– Pamiętacie “międzynarodową” konferencję Poety, na której ogłosił on likwidację NCN? Otóż jedyny zagraniczny uczestnik tej konferencji, rzekomy “profesor Uniwersytetu w Kolonii” okazuje się być zwykłym mieszkańcem Krakowa, niezwiązanym z jakąkolwiek instytucją naukową. – napisał Michał Bilewicz.
– Wspólnie z Piotr Statkiewicz udało nam się skontaktować z samym enigmatycznym Markiem Stefaniakiem. Podczas rozmowy wyjaśnił parę kwestii dotyczących jego osoby, dzięki czemu możemy zamknąć ten temat. Zacznijmy od najważniejszego, NIE JEST profesorem. Twierdzi on, iż organizatorzy tego wydarzenia błędnie go opisali na oficjalnej broszurze. Rzeczywiście w innych materiałach (np. na stronie) jest już opisywany jako doktor, a nie profesor. Pan Marek ponoć miał choćby tę kwestię zaadresować podczas swojej prelekcji.
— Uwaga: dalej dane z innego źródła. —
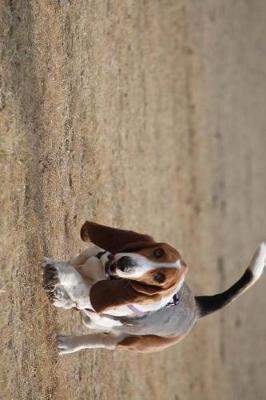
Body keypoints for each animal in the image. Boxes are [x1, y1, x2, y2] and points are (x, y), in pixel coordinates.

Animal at [42, 220, 266, 354]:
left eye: (159, 278)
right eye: (158, 252)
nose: (125, 264)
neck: (104, 273)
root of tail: (197, 307)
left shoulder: (89, 295)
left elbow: (75, 278)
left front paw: (59, 273)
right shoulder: (87, 257)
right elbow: (73, 264)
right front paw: (55, 273)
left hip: (130, 343)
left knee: (100, 340)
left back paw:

– Z Uni w Kolonii łączy go tyle, iż zrobił tam doktorat i pracował w Instytucie Fizyki w latach 90. Później wyjechał do Toronto. W latach 80 studiował na UJ. Dostarczył też dwie publikacje naukowe, które potwierdzają afiliację UJ oraz Uniwersytetu w Kolonii. Aktualnie mieszka sobie w Krakowie, a na seminarium się pojawia, bo dostał zaproszenie od jednego z organizatorów – członka jego rodziny. Oczywiście powoływanie się na prestiżowy uniwersytet z którym swoją przygodę zakończył kilka dekad temu jest wciąż problematyczne. Druga kwestia to głoszenie kontrowersyjnych tez, które choćby nie są związane z jego specjalizacją. I to jeszcze pod patronatem Poety. Zagadka rozwiązana i potwierdziły się nasze przypuszczenia, iż to osoba starszej daty. Chłopu na razie dajemy spokój!
STEFANIAKGATE – EPILOG
Wspólnie z Piotr Statkiewicz udało nam się skontaktować z samym enigmatycznym Markiem Stefaniakiem. Podczas rozmowy wyjaśnił parę kwestii dotyczących jego osoby, dzięki czemu możemy zamknąć ten temat.